Ideally, you would want your RAM to run at the same clock rate as the CPU's instruction cycle, but this hasn't been realistically possible for many many years now.
This is why you see two different figures for a CPU's speed. It's rated clock frequency, and the speed of the Font Side Bus. (FSB)
The FSB speed is the clockrate in Mhz at which data can be fetched from memory, and stored in memory. The CPU's clockspeed is the FSB speed, multipled by some clock multiplier value.
Obligatory wikipedia on FSBThe faster the FSB clockrate, the faster the CPU can get at the data in memory.
In addition to the raw clockrate, there is also the raw width of the access itself. (How many bits at a time, or the
word size.) A 64bit CPU has a larger word size than does a 32bit processor. This is where "Dual channel memory architecture" and pals come in.
More obligatory wikipedia by using multiple, identical channels to identical memory modules, multiple words can be read/written by the memory controller at a time, allowing larger chunks of memory to be accessed directly per fetch/store cycle.
Because DF uses such large amounts of memory, its major constraint is NOT how quickly it processes its information, but rather how quickly it can get its data in and out of memory-- As noted, the FSB speed is some non-trivial factor of the cpu's clock speed, which for modern CPUs is always slower than that clockspeed. This means that applications like DF spend some significant amount of time just sitting around twiddling thumbs waiting for data to get read or written before it can move on to the next thing it needs to do. DF's data structures are very large. (MANY words large, Many many many words large). This means that DF's process spends a very large amount of time getting data into and out of the CPU's registers. When this happens, and it is the primary limiter on performance, the process is known as being "
Memory bound"
The ideal computer for running DF on (which does not currently exist!) is a very fast CPU, with matched clockrates (1:1 relationship between FSB speed and clockrate), with a very very large word size.
Processor cache serves 2 major functions.
Firstly, it stores program instructions so that they dont have to be fetched from memory after an operation completes. Keeping useful instruction information in the cache is one of the purposes of a thing called "
branch prediction", which is a feature of modern compilers.
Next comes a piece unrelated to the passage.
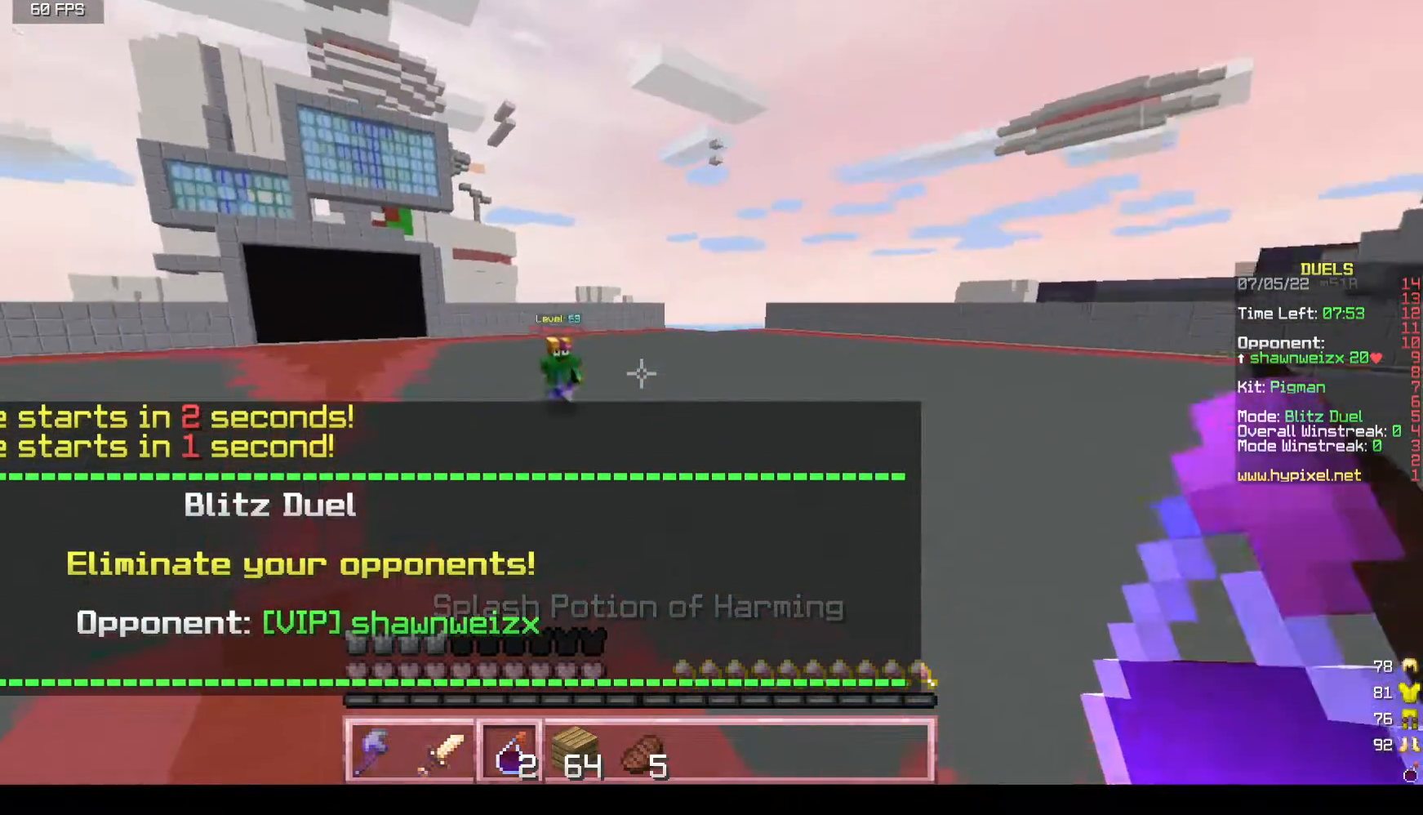
{"keys": ["a", "w"], "mouse": [], "events": [[100, "a", "down"]]}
Toady gets this kind of optimization for free just by turning on optimization flags with his compiler. (The compilers these days often do a better job of optimizing this than does manual hand-assembler optimization, in case you were wondering.) By keeping program instructions in cache memory, which DOES run at 1:1 speed with the CPU's clock, (and in conjunction with branch prediction) very complex operations that have conditional checks can work with data in the CPU's registers, and never skip a beat. The CPU just loads instructions from the instruction cache, and does its thing, completely without any need to touch system memory at all!
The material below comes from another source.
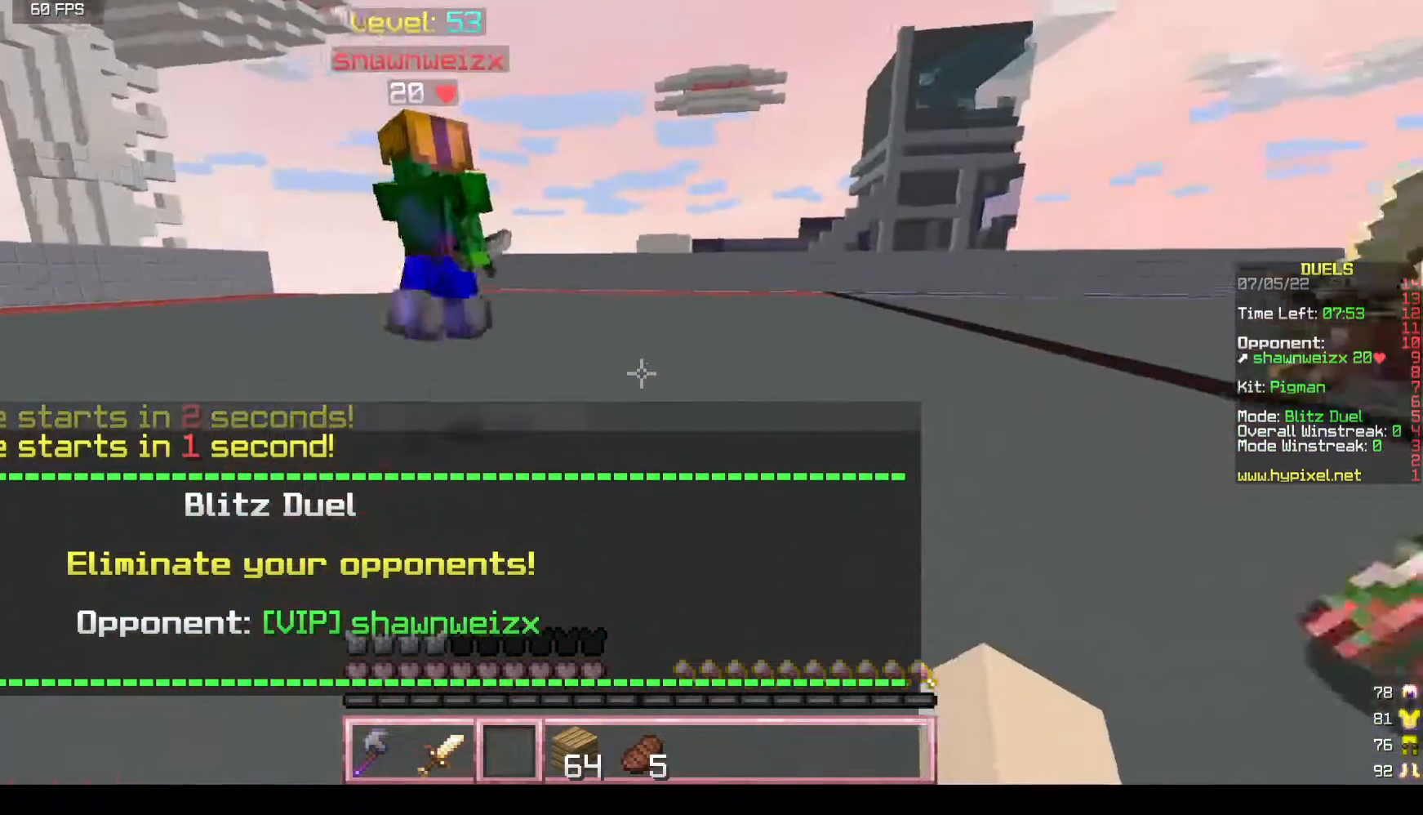
{"keys": ["w"], "mouse": [], "events": [[133, "mouse_right", "up"], [233, "s", "up"], [317, "w", "down"], [500, "d", "up"]]}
The other function of processor cache is to cache the contents of frequently used memory addresses. In the case of DF, one of the most frequently accessed memory structures is the item registry vector, and another is the entity registry vector. (The first is a structure that contains the data for all the non-living objects currently being evaluated, and the second is a structure that keeps track of all the living creatures, including dwarves.)
A very large cache would allow larger structures to be accessed immediately by the CPU, rather than having to force the CPU to simply wait around. CPU cache is only important for system architectures that do not have a 1:1 speed pairing between memory and the internal clock speed. (This is why the ideal system does not need it! Main memory *IS* cache! This is also why the ideal system does not exist!)
So, when going shopping for a workhorse that can play DF like a beast, you want a system with multichannel memory architecture, with as much cache as possible, and the highest clock rate you can afford, with the fastest FSB speed you can find.
That said, there are some things to be aware of!
1) Multicore chips have a unified/shared cache pool! That is to say, the 1mb or so of processor cache is shared between all of the cores on that cpu's die!
2) Server grade CPUs tend to have MUCH larger cpu cache sizes built into the chip.
This means the best boards you will find for running DF on are not going to be the fancy gaming rigs you find all over newegg. Instead, you are going to find much better love looking for server boards. Like this:
http://www.tyan.com/Motherboards_S7070_S7070WGM2NRThis has 2 discrete CPU sockets, intended for high horsepower XEON processors.
Modern XEON processors can have up to 24mb of L2 (On processor) cache built into them!
http://en.wikipedia.org/wiki/XeonCompare this with the largest you can get with consumer i7 chips, which tops out at around 10mb for high end chips.
(More than you ever could possibly want to know about intel's CPU offerings and how they stack up. The advantage of server boards, like that referenced tyan offering, is that they use discrete CPUs, each with its very own CPU cache. This means that stuffing DF on one of the CPUs, and other system processes on the other CPU, will allow DF to run without any interference at all from the system processes. That CPU's cache will not have to be shared with other processes instructions. This coupled with the very large cache size, and 4-channel memory architecture. That tyan board would run DF like a beast.
It just so happens that it would also cost you a small fortune.